# company lost my cheque



## slingblade (2 Dec 2010)

Hi,
    Paid a supplier to supply some items which would take 6 weeks.
Gave them 2 cheques each one for half the amount.
Second cheque post dated.

They cashed the first one but have now informed me that they have lost the second cheque.

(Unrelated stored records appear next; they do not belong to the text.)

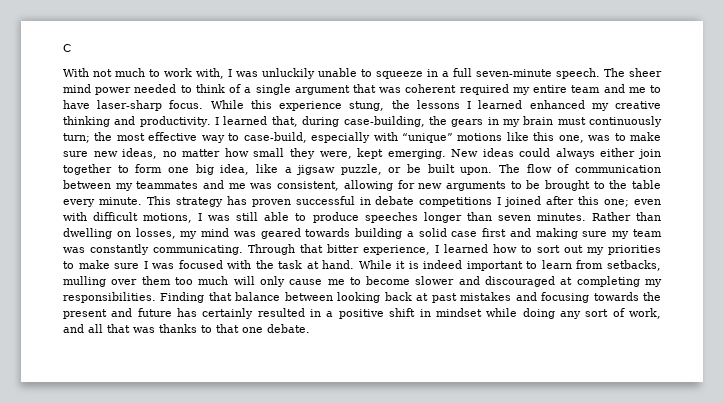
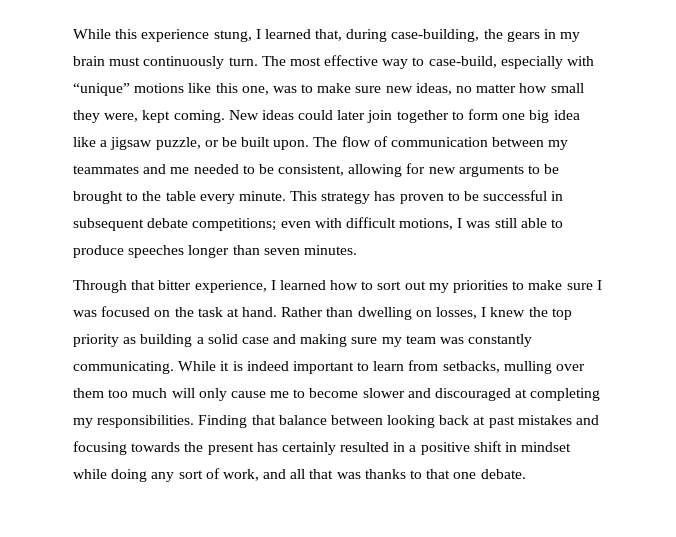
[63,44,71,52] [63,68,662,79] [63,84,661,95] [63,100,661,111] [63,116,211,127] C // With not much to work with, I was unluckily unable to squeeze in a full seven-minute speech. The sheer mind power needed to think of a single argument that was coherent required my entire team and me to have laser-sharp focus. While this experience stung, the lessons I learned enhanced my creative thinking and productivity. -> [73,29,252,42] While this experience stung,
[63,132,113,143] turn; the -> [228,56,286,66] turn. The
[387,149,446,159] emerging. -> [173,110,225,123] coming.
[555,148,636,159] always either -> [337,110,366,120] later
[220,164,250,175] idea, -> [553,110,580,120] idea
[250,183,273,189] was -> [193,164,274,174] needed to be
[295,196,630,207] successful in debate competitions I joined after this one; -> [447,190,564,201] [73,218,277,231] to be successful in subsequent debate competitions;
[591,212,661,221] [63,228,662,239] [63,244,243,255] Rather than dwelling on losses, my mind was geared towards building a solid case first and making sure my team was constantly communicating. -> (357, 250) //
[227,260,252,269] with -> [154,310,171,317] on
(355, 264) none -> [281,307,572,320] [73,334,533,347] [73,361,174,374] Rather than dwelling on losses, I knew the top priority as building a solid case and making sure my team was constantly communicating.
[111,308,172,317] and future -> (254, 449) none

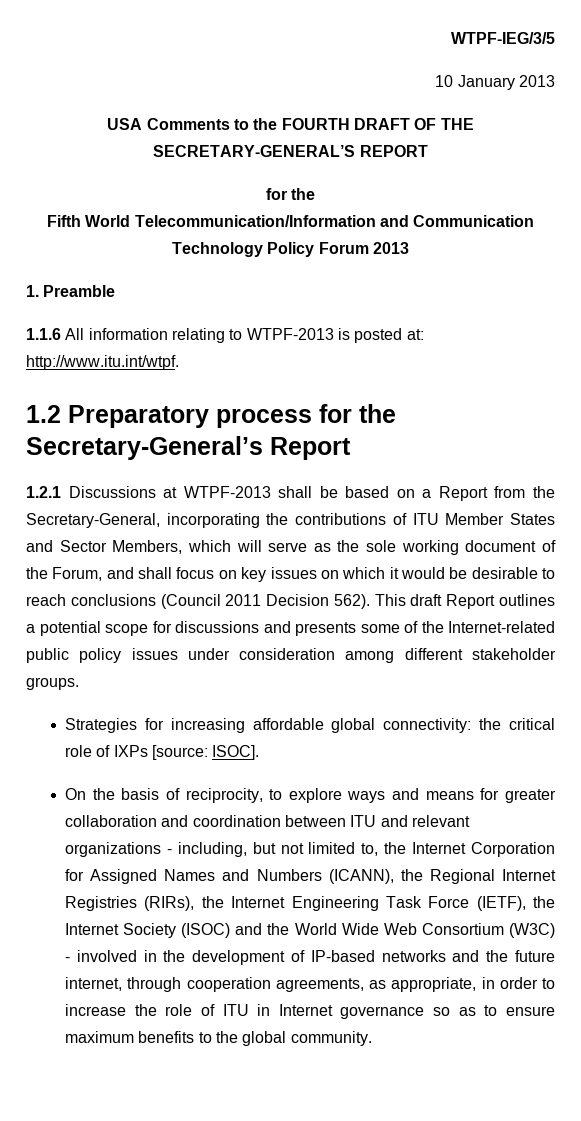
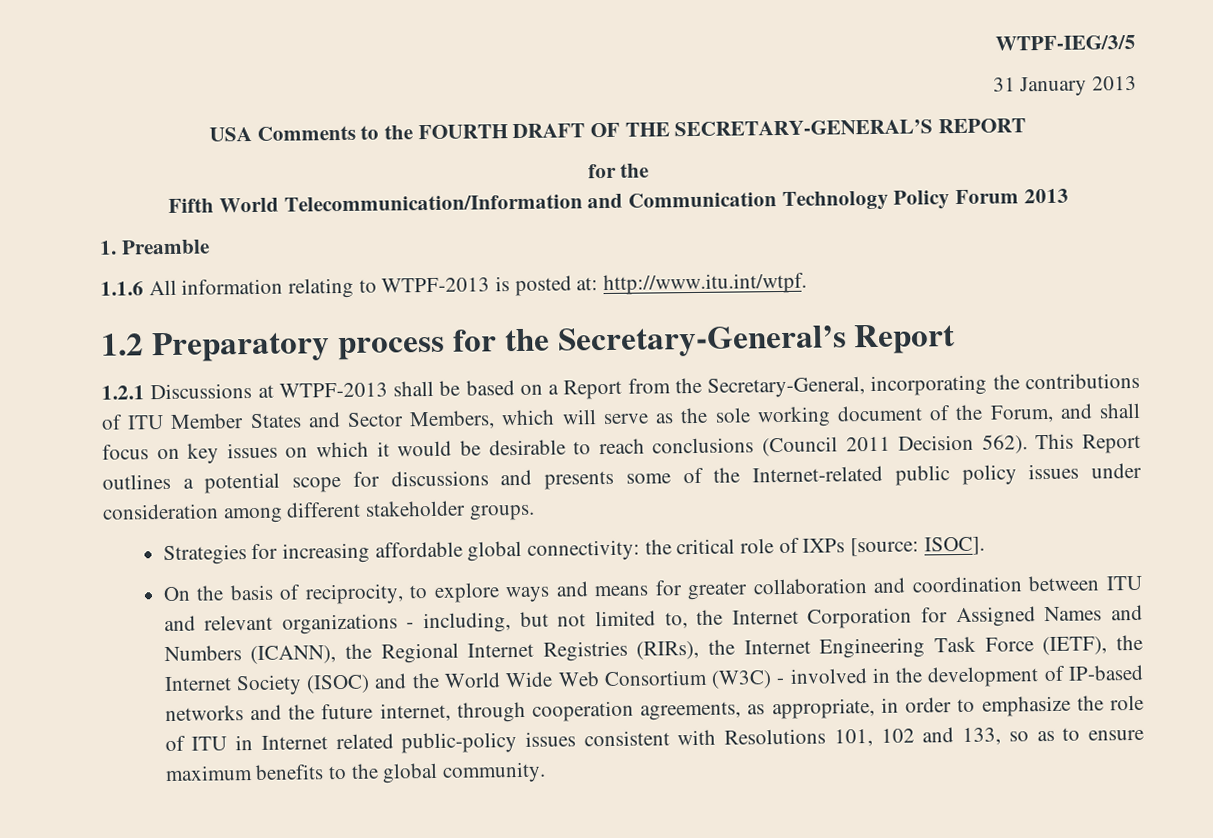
[435,75,454,87] 10 -> [992,77,1016,92] 31
[410,594,443,606] draft -> (1075, 441) none
[65,1004,127,1016] increase -> [981,695,1071,717] emphasize
[340,1006,425,1019] governance -> [335,727,1002,754] related public-policy issues consistent with Resolutions 101, 102 and 133,

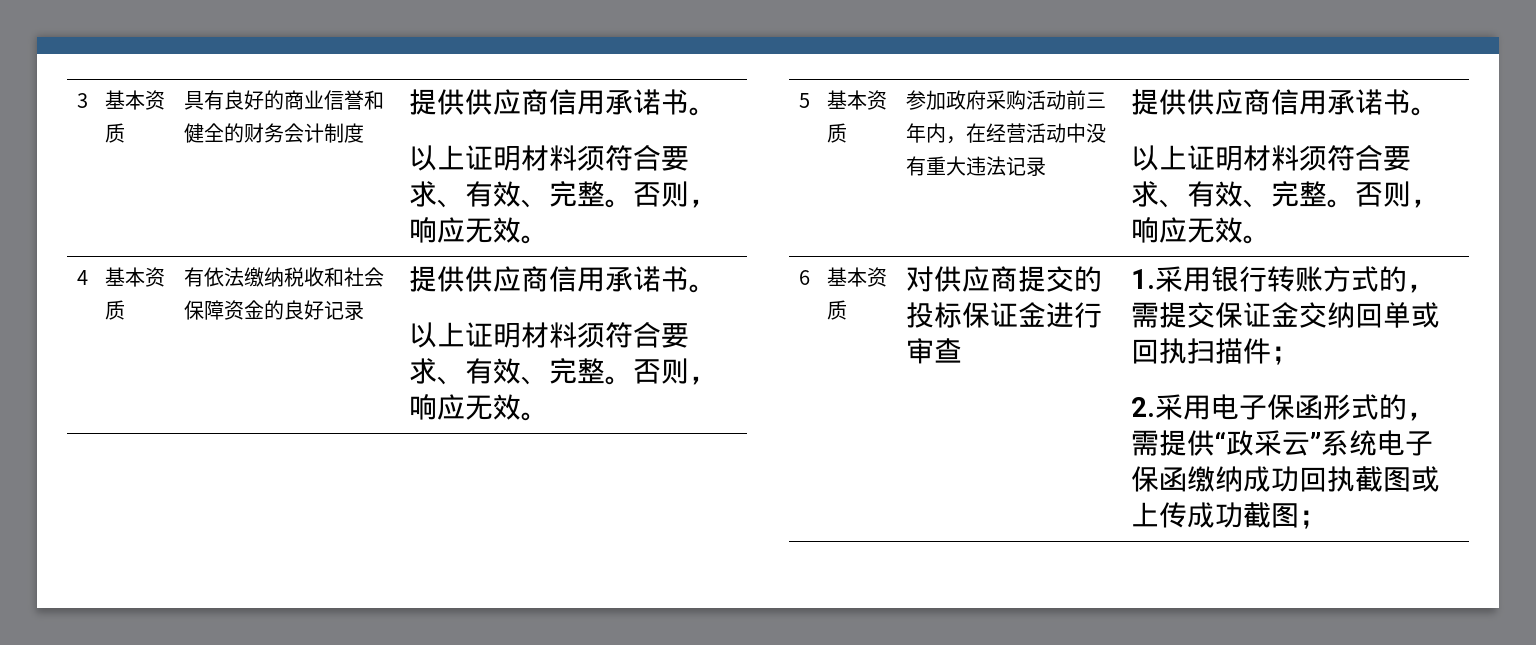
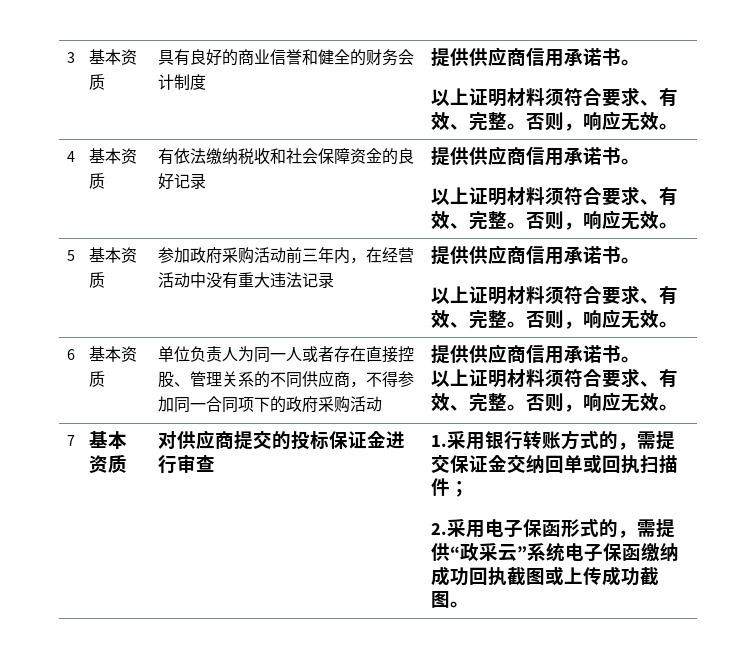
(847, 310) none -> [158,346,415,363] [158,370,415,388] [158,396,383,413] [431,344,641,364] [431,368,679,388] [431,392,679,412] [67,435,75,446] [89,430,128,449] [89,454,128,473] | 单位负责人为同一人或者存在直接控股、管理关系的不同供应商，不得参加同一合同项下的政府采购活动 | 提供供应商信用承诺书。 // 以上证明材料须符合要求、有效、完整。否则，响应无效。 // 7 | 基本资质
[1298,510,1327,529] ； -> [450,601,470,608] 。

I've confirmed that it was not cashed.

Do i need to issue a new cheque?

thanks
John


----------



## DB74 (2 Dec 2010)

Why wouldn't you issue a new cheque?

Just cancel the old one.


----------



## john martin (2 Dec 2010)

Yes ,you should cancel the lost cheque and issue another cheque.


----------



## slingblade (2 Dec 2010)

sorry for now being clearer.
Yes i know i can cancel the old one but have i already legally paid?
Is there a legal obligation to issue a new cheque?


----------



## runner (2 Dec 2010)

You havent paid!
If you really want exactitude, deduct the cost of cancelling the cheque from the balance.


----------



## callybags (2 Dec 2010)

slingblade said:


> Is there a legal obligation to issue a new cheque?


 
No, but don't expect to get the goods.


----------



## Mpsox (3 Dec 2010)

Place a stop on the cheque and issue a new one, minus any banking charges you've incurred. You haven't paid for the goods as a post-dated cheque is of no value


----------